05 November 2023

CHEATER, CHEATER PUMPKIN EATER

CHEATER, CHEATER PUMPKIN EATER

By Andy Weddington

Sunday, 05 November 2023


A thing worth having is a thing worth cheating for. - W. C. Fields


The big jack-o-lantern I carved with a simple happy face still rests atop a small white wrought iron decorative table on the front porch. 

Endurance a repeat of last year - eventually taking the collapsing decor to the woods for the animals and insects to devour. 

As to the carve, I didn't cheat - went old school with black magic marker and a butcher and paring knife. 

Then seasoned and slow-roasted the seeds. 

I remember the day when the personified squash couldn't make it through Halloween night - porch pirate (term invented since) pranksters snatching and smashing in the street. 

Our neighborhood today is different. 

Or the youngsters just have not yet aged into prankster phase. 

We did leave a couple hefty bowls of candy on the porch - with sign suggesting one or two - trusting in the honor system. 

But cheaters wiped them out.

The jack-o-lantern witnessed. He's mute. 

A couple of cheating related stories in recent news caught my eye. 

One about a male playing in a girls field hockey game who inflicted considerable damage on a girl's face - fracture, teeth knocked out, bruising, etc. 

Ridiculous. 

Males are dominating females in the swimming pool, bicycling, on courts and fields, and on stage - in beauty pageants. 

Yes, beauty pageants. 

Puzzling (to me) is why the females continue to compete?

The other story is about some sort of signal stealing brouhaha by the University of Michigan football team.

A coach was caught. 

Puzzling (to me) is why this is an issue?

I played football in youth. 

In fact, a couple of those years my dad (a quite good high school player) was head coach.
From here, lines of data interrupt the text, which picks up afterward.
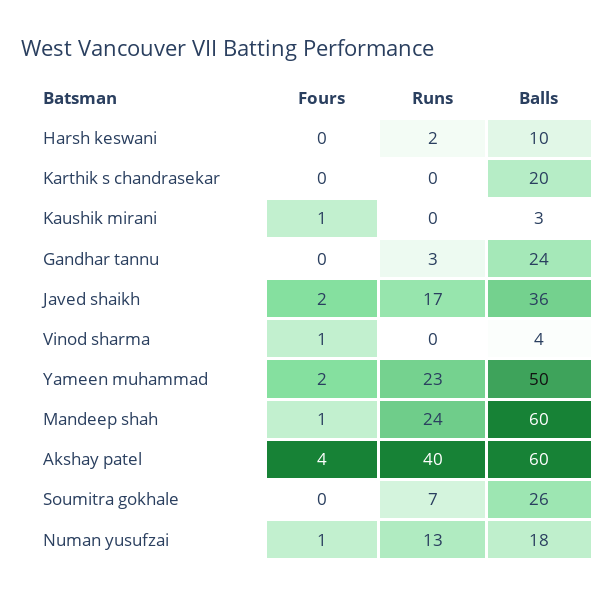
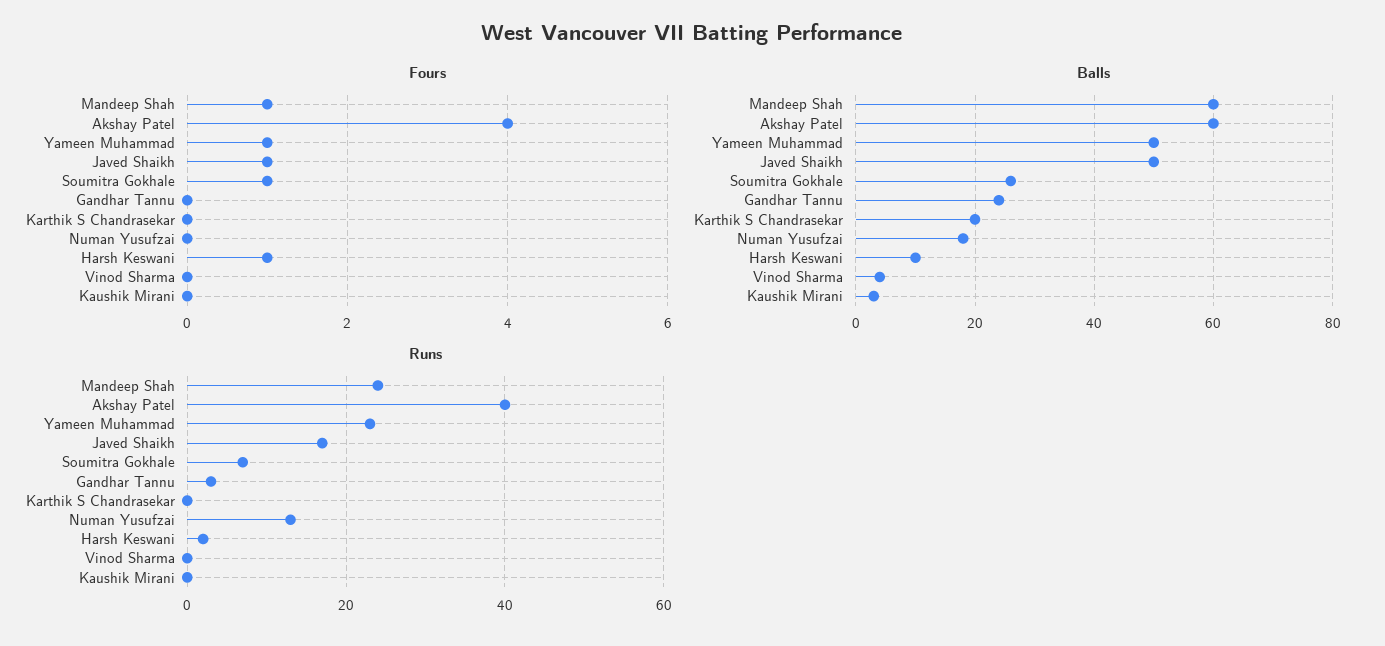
Fours, Harsh keswani: 0 -> 1
Fours, Kaushik mirani: 1 -> 0
Fours, Javed shaikh: 2 -> 1
Balls, Javed shaikh: 36 -> 50
Fours, Vinod sharma: 1 -> 0
Fours, Yameen muhammad: 2 -> 1
Fours, Soumitra gokhale: 0 -> 1
Fours, Numan yusufzai: 1 -> 0

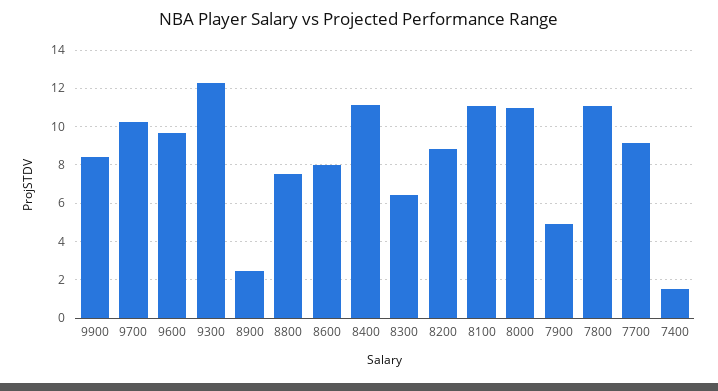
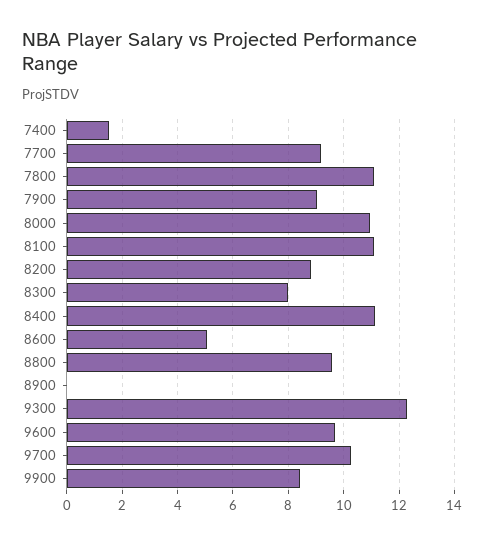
8900: 2.5 -> 0
8800: 7.5 -> 9.5
8600: 8 -> 5
8300: 6.5 -> 8
7900: 5 -> 9

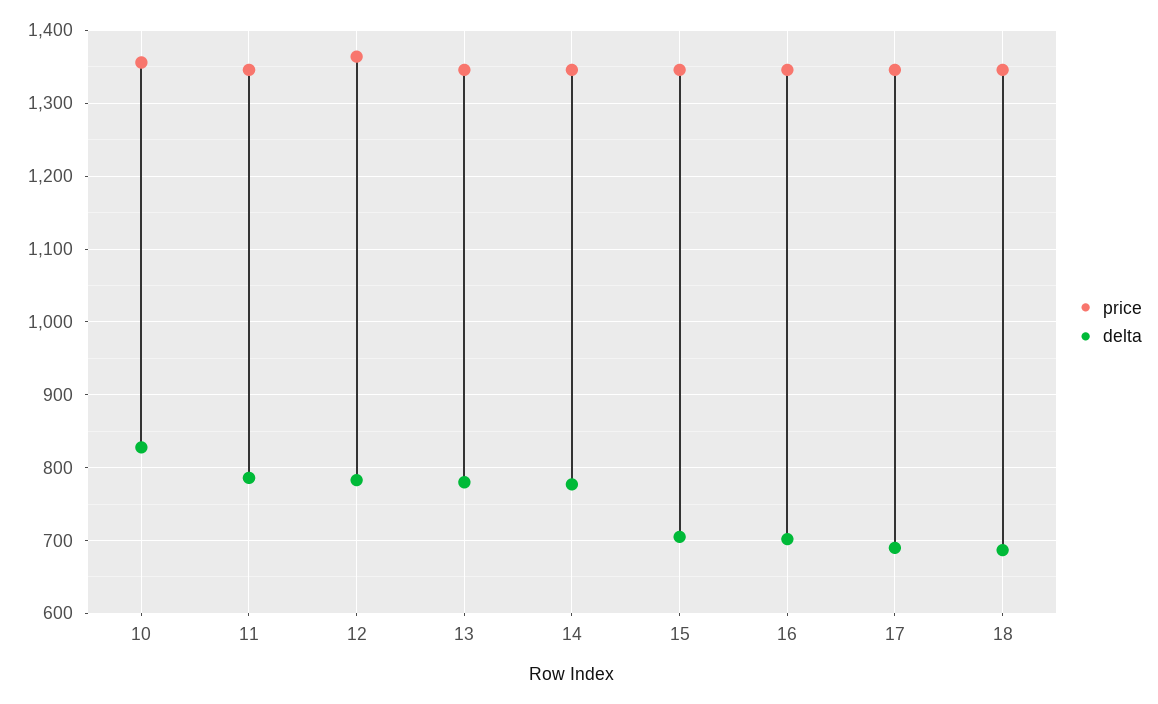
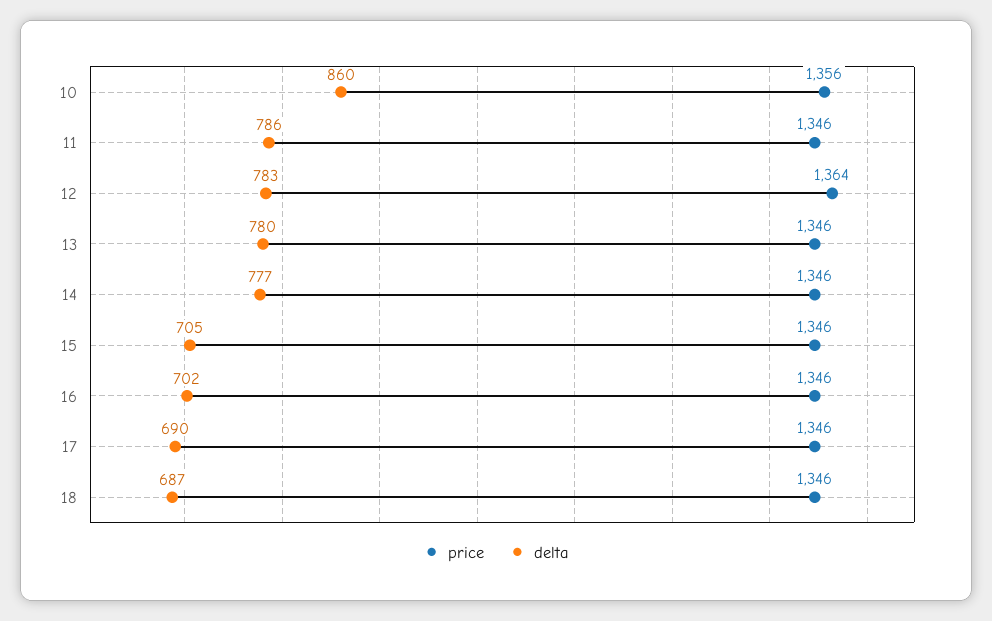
delta, 10: 830 -> 860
He taught fundamental football - hard tackling and blocking and punishing running.  

He designed the offense's plays. 

His lesson to the team: If every boy carries out his assignment, every play is a touchdown. In fact, boys, we can tell the defense where we're going and if you carry out your assignment we score. 

That was his theory. Mastery of the basic skills of the game. We won. 

Granted college (and pro) football is another level but hard tackling and blocking and punishing running better than the opponent required. 

Stolen signals?

Ho hum. So what. 

Theft. 

Cheating.

Getting an edge on the opposition. 

Call it what you will but it goes on in everything. 

Intellectual property.

Is that what a secret signal in football amounts to?

Rather amusing.

During World War II the Allies, unbeknownst to the enemy, got their hands on a German enigma machine and broke their secret signals. 

In all my reading of World War II I don't recall any allegations of cheating by the Americans and Allies. 

That was theft of intellectual property.

Long ago I walked away from spending irreplaceable time watching sports.

Sportsmanship. 

Mature boys facing off with girls? 

Will even a death end such craziness? 

Football signals so secret there's firestorm?

Sports is not war; despite coaches and players using the analogy on game day. 

Life is not fair and in many a sense is war. 

Instinct is to survive.

If instinct to survive is not clever and strong enough to ward off hostiles then guess what. 

There's real war underway across the sea. 

Secrets and theft and trickery along with hard tackling and blocking and punishing running will determine winner - the survivor. 

Whines of foul?

Hahaha. 

Mask secret signals with dummy secret signals, dummy.

Get Smart!  

Or perish. 

And for Pete's sake, eat seasoned slow-roasted pumpkin seeds. They're good for the brain, and brawn, and just may keep you from getting beat to a pulp.   

2 comments:

Rob Barrow said...

They need to get over it. In baseball there are all sorts of signals. The catcher holds his fingers - 1, 2, 3 - to the pitcher recommending the type of pitch to throw to the batter. The pitcher keeps the ball in his close until the last moment as not to disclose to the batter what type of grip he has on the seams as not to disclose the type of pitch about to be thrown. Base coaches give signals to the batter and any runner on base. Same reasons apply as above. Professional football coaches hold their play cards in front of their mouth so no one can read their lips and thus know the play coming when they’re passing it verbally to the QB’s earpiece. Of course an opponent will act if the play is known. Duh!
Barrow sends.

Ed Fitz said...

Your Dad was right about offensive football plays. Every play will score a touchdown. Whenever all 11 offensive players do their job. However, I suspect most of today's football fans don't realize this fact.